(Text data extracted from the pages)
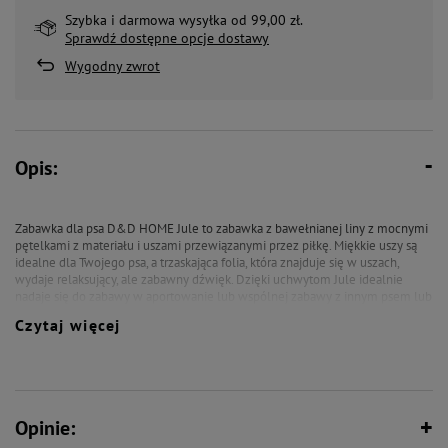
Szybka i darmowa wysyłka od 99,00 zł.
Sprawdź dostępne opcje dostawy
Wygodny zwrot
Opis:
Zabawka dla psa D&D HOME Jule to zabawka z bawełnianej liny z mocnymi
pętelkami z materiału i uszami przewiązanymi przez piłkę. Miękkie uszy są
idealne dla Twojego psa, a trzaskająca folia, która znajduje się w uszach,
wydaje relaksujący, ale zabawny dźwięk. Dzięki uchwytom Jule idealnie
nadaje się do zabawy w aportowanie lub wspólnej zabawy z innym psem lub
opiekunem.
Czytaj więcej
Opinie:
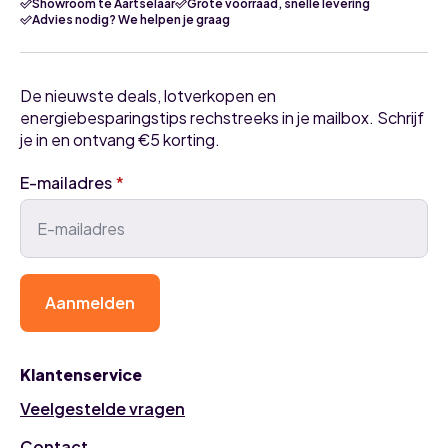
Showroom te Aartselaar
Grote voorraad, snelle levering
Advies nodig? We helpen je graag
De nieuwste deals, lotverkopen en
energiebesparingstips rechstreeks in je mailbox. Schrijf
je in en ontvang €5 korting.
E-mailadres
*
Aanmelden
Klantenservice
Veelgestelde vragen
Contact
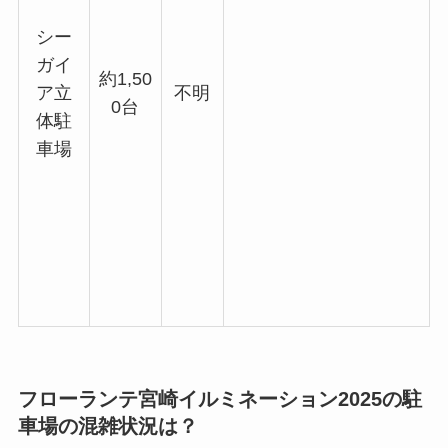
シー
ガイ
約1,50
ア立
不明
0台
体駐
車場
フローランテ宮崎イルミネーション2025の駐
車場の混雑状況は？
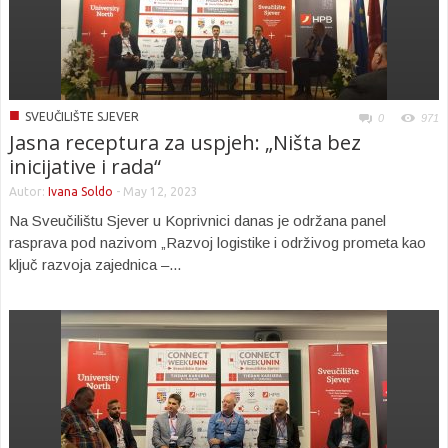
■
SVEUČILIŠTE SJEVER
0
971
Jasna receptura za uspjeh: „Ništa bez
inicijative i rada“
Autor:
Ivana Soldo
-
May 12, 2023
Na Sveučilištu Sjever u Koprivnici danas je održana panel
rasprava pod nazivom „Razvoj logistike i održivog prometa kao
ključ razvoja zajednica –...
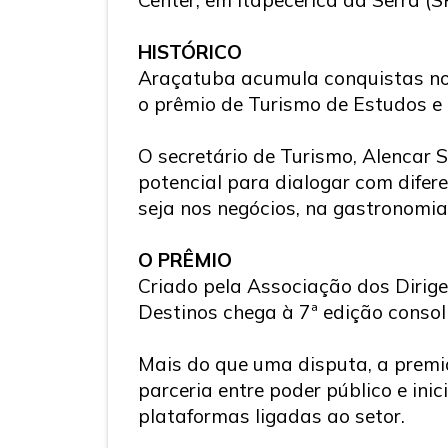
HISTÓRICO
Araçatuba acumula conquistas no
o prêmio de Turismo de Estudos e 
O secretário de Turismo, Alencar 
potencial para dialogar com difer
seja nos negócios, na gastronomia
O PRÊMIO
Criado pela Associação dos Dirige
Destinos chega à 7ª edição consol
Mais do que uma disputa, a premia
parceria entre poder público e in
plataformas ligadas ao setor.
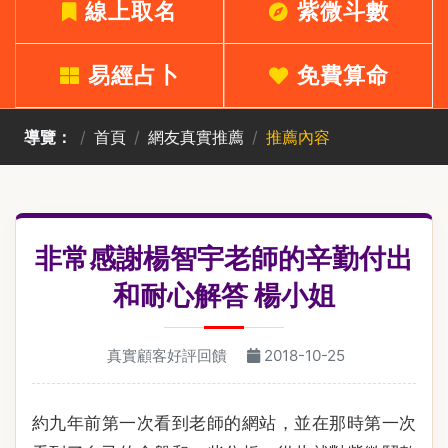
線上取名
紫微斗數
易經占卜
免費算命
導覽：
首頁
網友真實推薦
推薦內容
非常感謝楊智宇老師的辛勤付出
和耐心解答 楊小姐
真實顧客好評回饋
2018-10-25
約九年前第一次看到老師的網站，並在那時第一次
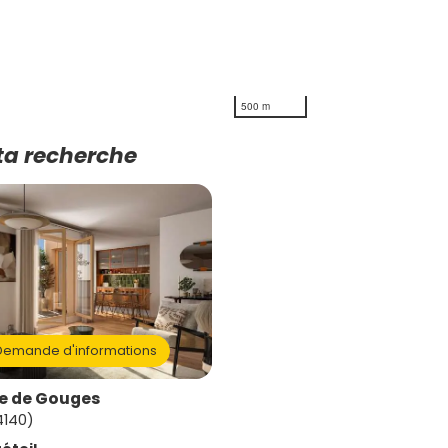
500 m
ta recherche
emande d'informations
e de Gouges
94140)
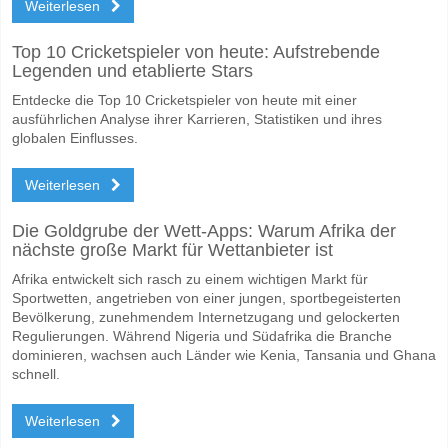
Weiterlesen
Top 10 Cricketspieler von heute: Aufstrebende
Legenden und etablierte Stars
Entdecke die Top 10 Cricketspieler von heute mit einer
ausführlichen Analyse ihrer Karrieren, Statistiken und ihres
globalen Einflusses.
Weiterlesen
Die Goldgrube der Wett-Apps: Warum Afrika der
nächste große Markt für Wettanbieter ist
Afrika entwickelt sich rasch zu einem wichtigen Markt für
Sportwetten, angetrieben von einer jungen, sportbegeisterten
Bevölkerung, zunehmendem Internetzugang und gelockerten
Regulierungen. Während Nigeria und Südafrika die Branche
dominieren, wachsen auch Länder wie Kenia, Tansania und Ghana
schnell.
Weiterlesen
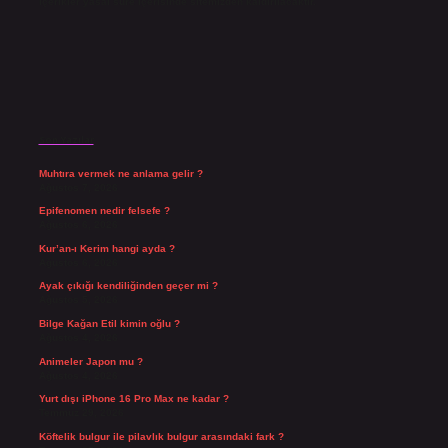
içerikler yasal süre içerisinde sitemizden kaldırılacaktır.
Son Yazılar
Muhtıra vermek ne anlama gelir ?
Ağustos 7, 2026
Epifenomen nedir felsefe ?
Ağustos 6, 2026
Kur’an-ı Kerim hangi ayda ?
Ağustos 6, 2026
Ayak çıkığı kendiliğinden geçer mi ?
Ağustos 5, 2026
Bilge Kağan Etil kimin oğlu ?
Ağustos 4, 2026
Animeler Japon mu ?
Ağustos 4, 2026
Yurt dışı iPhone 16 Pro Max ne kadar ?
Temmuz 29, 2026
Köftelik bulgur ile pilavlık bulgur arasındaki fark ?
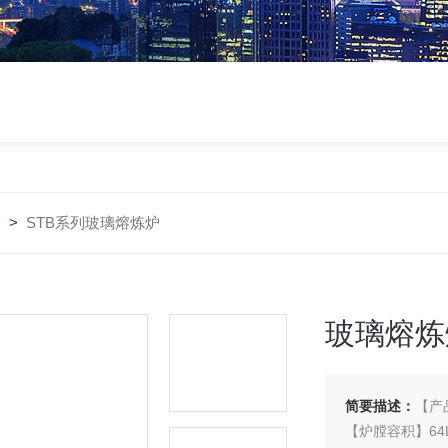
炉
>
STB系列玻璃熔炼炉
玻璃熔炼
简要描述：
【产
【炉膛容积】64L-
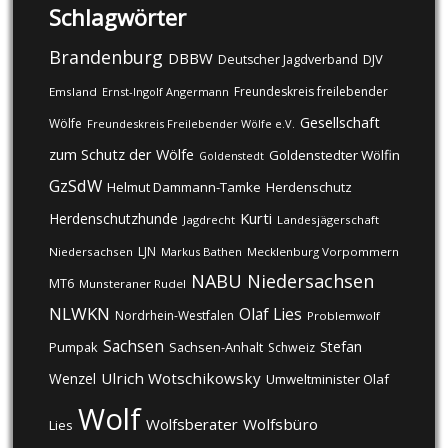
Schlagwörter
Brandenburg
DBBW
DJV
Deutscher Jagdverband
Freundeskreis freilebender
Emsland
Ernst-Ingolf Angermann
Gesellschaft
Wölfe
Freundeskreis Freilebender Wölfe e.V.
zum Schutz der Wölfe
Goldenstedter Wölfin
Goldenstedt
GzSdW
Helmut Dammann-Tamke
Herdenschutz
Kurti
Herdenschutzhunde
Jagdrecht
Landesjägerschaft
LJN
Niedersachsen
Markus Bathen
Mecklenburg Vorpommern
NABU
Niedersachsen
MT6
Munsteraner Rudel
NLWKN
Olaf Lies
Nordrhein-Westfalen
Problemwolf
Sachsen
Stefan
Pumpak
Sachsen-Anhalt
Schweiz
Ulrich Wotschikowsky
Wenzel
Umweltminister Olaf
Wolf
Wolfsberater
Wolfsbüro
Lies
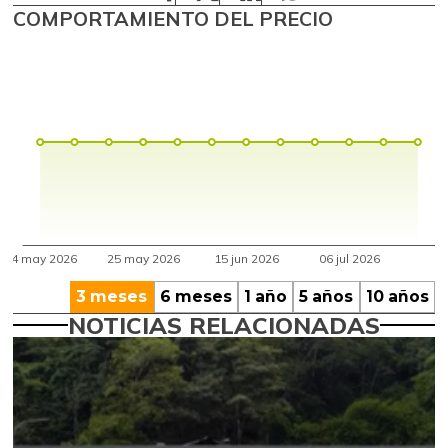
COMPORTAMIENTO DEL PRECIO
3 meses
6 meses
1 año
5 años
10 años
NOTICIAS RELACIONADAS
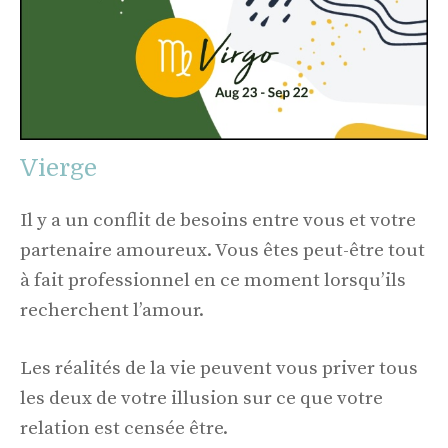
Vierge
Il y a un conflit de besoins entre vous et votre
partenaire amoureux. Vous êtes peut-être tout
à fait professionnel en ce moment lorsqu’ils
recherchent l’amour.
Les réalités de la vie peuvent vous priver tous
les deux de votre illusion sur ce que votre
relation est censée être.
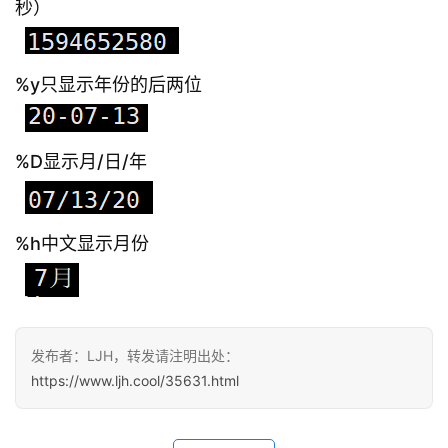
秒）
%y只显示年份的后两位
%D显示月/日/年
%h中文显示月份
发布者：LJH，转发请注明出处：
https://www.ljh.cool/35631.html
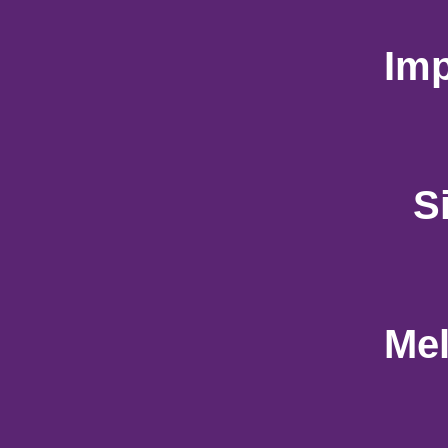
Im
S
Mel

» PROBLEM STATEMENT
Render every line of the material above as a JSON list of strings, one string per line, omitting blank lines and the picture markers.

» EXERCISE SOLUTION
[
  "Szybka i darmowa wysyłka od 99,00 zł.",
  "Sprawdź dostępne opcje dostawy",
  "Wygodny zwrot",
  "Opis:",
  "Zabawka dla psa D&D HOME Jule to zabawka z bawełnianej liny z mocnymi",
  "pętelkami z materiału i uszami przewiązanymi przez piłkę. Miękkie uszy są",
  "idealne dla Twojego psa, a trzaskająca folia, która znajduje się w uszach,",
  "wydaje relaksujący, ale zabawny dźwięk. Dzięki uchwytom Jule idealnie",
  "nadaje się do zabawy w aportowanie lub wspólnej zabawy z innym psem lub",
  "opiekunem.",
  "Czytaj więcej",
  "Opinie:",
  "Showroom te Aartselaar",
  "Grote voorraad, snelle levering",
  "Advies nodig? We helpen je graag",
  "De nieuwste deals, lotverkopen en",
  "energiebesparingstips rechstreeks in je mailbox. Schrijf",
  "je in en ontvang €5 korting.",
  "E-mailadres",
  "*",
  "Aanmelden",
  "Klantenservice",
  "Veelgestelde vragen",
  "Contact",
  "シー",
  "ガイ",
  "約1,50",
  "ア立",
  "不明",
  "0台",
  "体駐",
  "車場",
  "フローランテ宮崎イルミネーション2025の駐",
  "車場の混雑状況は？",
  "■",
  "SVEUČILIŠTE SJEVER",
  "0",
  "971",
  "Jasna receptura za uspjeh: „Ništa bez",
  "inicijative i rada“",
  "Autor:",
  "Ivana Soldo",
  "-",
  "May 12, 2023",
  "Na Sveučilištu Sjever u Koprivnici danas je održana panel",
  "rasprava pod nazivom „Razvoj logistike i održivog prometa kao",
  "ključ razvoja zajednica –...",
  "HISTÓRICO",
  "Araçatuba acumula conquistas no",
  "o prêmio de Turismo de Estudos e ",
  "O secretário de Turismo, Alencar ",
  "potencial para dialogar com difer",
  "seja nos negócios, na gastronomia",
  "O PRÊMIO",
  "Criado pela Associação dos Dirige",
  "Destinos chega à 7ª edição consol",
  "Mais do que uma disputa, a premia",
  "parceria entre poder público e in",
  "plataformas ligadas ao setor.",
  "線上取名",
  "紫微斗數",
  "易經占卜",
  "免費算命",
  "導覽：",
  "首頁",
  "網友真實推薦",
  "推薦內容",
  "非常感謝楊智宇老師的辛勤付出",
  "和耐心解答 楊小姐",
  "真實顧客好評回饋",
  "2018-10-25",
  "約九年前第一次看到老師的網站，並在那時第一次",
  "500 m",
  "ta recherche",
  "emande d'informations",
  "e de Gouges",
  "94140)",
  "Weiterlesen",
  "Top 10 Cricketspieler von heute: Aufstrebende",
  "Legenden und etablierte Stars",
  "Entdecke die Top 10 Cricketspieler von heute mit einer",
  "ausführlichen Analyse ihrer Karrieren, Statistiken und ihres",
  "globalen Einflusses.",
  "Weiterlesen",
  "Die Goldgrube der Wett-Apps: Warum Afrika der",
  "nächste große Markt für Wettanbieter ist",
  "Afrika entwickelt sich rasch zu einem wichtigen Markt für",
  "Sportwetten, angetrieben von einer jungen, sportbegeisterten",
  "Bevölkerung, zunehmendem Internetzugang und gelockerten",
  "Regulierungen. Während Nigeria und Südafrika die Branche",
  "dominieren, wachsen auch Länder wie Kenia, Tansania und Ghana",
  "schnell.",
  "Weiterlesen",
  "içerikler yasal süre içerisinde sitemizden kaldırılacaktır.",
  "Son Yazılar",
  "Muhtıra vermek ne anlama gelir ?",
  "Ağustos 7, 2026",
  "Epifenomen nedir felsefe ?",
  "Ağustos 6, 2026",
  "Kur’an-ı Kerim hangi ayda ?",
  "Ağustos 6, 2026",
  "Ayak çıkığı kendiliğinden geçer mi ?",
  "Ağustos 5, 2026",
  "Bilge Kağan Etil kimin oğlu ?",
  "Ağustos 4, 2026",
  "Animeler Japon mu ?",
  "Ağustos 4, 2026",
  "Yurt dışı iPhone 16 Pro Max ne kadar ?",
  "Temmuz 29, 2026",
  "Köftelik bulgur ile pilavlık bulgur arasındaki fark ?",
  "炉",
  ">",
  "STB系列玻璃熔炼炉",
  "玻璃熔炼",
  "简要描述：",
  "【产",
  "【炉膛容积】64L-",
  "Schlagwörter",
  "Brandenburg",
  "DBBW",
  "DJV",
  "Deutscher Jagdverband",
  "Freundeskreis freilebender",
  "Emsland",
  "Ernst-Ingolf Angermann",
  "Gesellschaft",
  "Wölfe",
  "Freundeskreis Freilebender Wölfe e.V.",
  "zum Schutz der Wölfe",
  "Goldenstedter Wölfin",
  "Goldenstedt",
  "GzSdW",
  "Helmut Dammann-Tamke",
  "Herdenschutz",
  "Kurti",
  "Herdenschutzhunde",
  "Jagdrecht",
  "Landesjägerschaft",
  "LJN",
  "Niedersachsen",
  "Markus Bathen",
  "Mecklenburg Vorpommern",
  "NABU",
  "Niedersachsen",
  "MT6",
  "Munsteraner Rudel",
  "NLWKN",
  "Olaf Lies",
  "Nordrhein-Westfalen",
  "Problemwolf",
  "Sachsen",
  "Stefan",
  "Pumpak",
  "Sachsen-Anhalt",
  "Schweiz",
  "Ulrich Wotschikowsky",
  "Wenzel",
  "Umweltminister Olaf",
  "Wolf",
  "Wolfsberater",
  "Wolfsbüro",
  "Lies",
  "COMPORTAMIENTO DEL PRECIO",
  "3 meses",
  "6 meses",
  "1 año",
  "5 años",
  "10 años",
  "NOTICIAS RELACIONADAS",
  "Vierge",
  "Il y a un conflit de besoins entre vous et votre",
  "partenaire amoureux. Vous êtes peut-être tout",
  "à fait professionnel en ce moment lorsqu’ils",
  "recherchent l’amour.",
  "Les réalités de la vie peuvent vous priver tous",
  "les deux de votre illusion sur ce que votre",
  "relation est censée être.",
  "秒）",
  "%y只显示年份的后两位",
  "%D显示月/日/年",
  "%h中文显示月份",
  "发布者：LJH，转发请注明出处：",
  "https://www.ljh.cool/35631.html",
  "Im",
  "S",
  "Mel"
]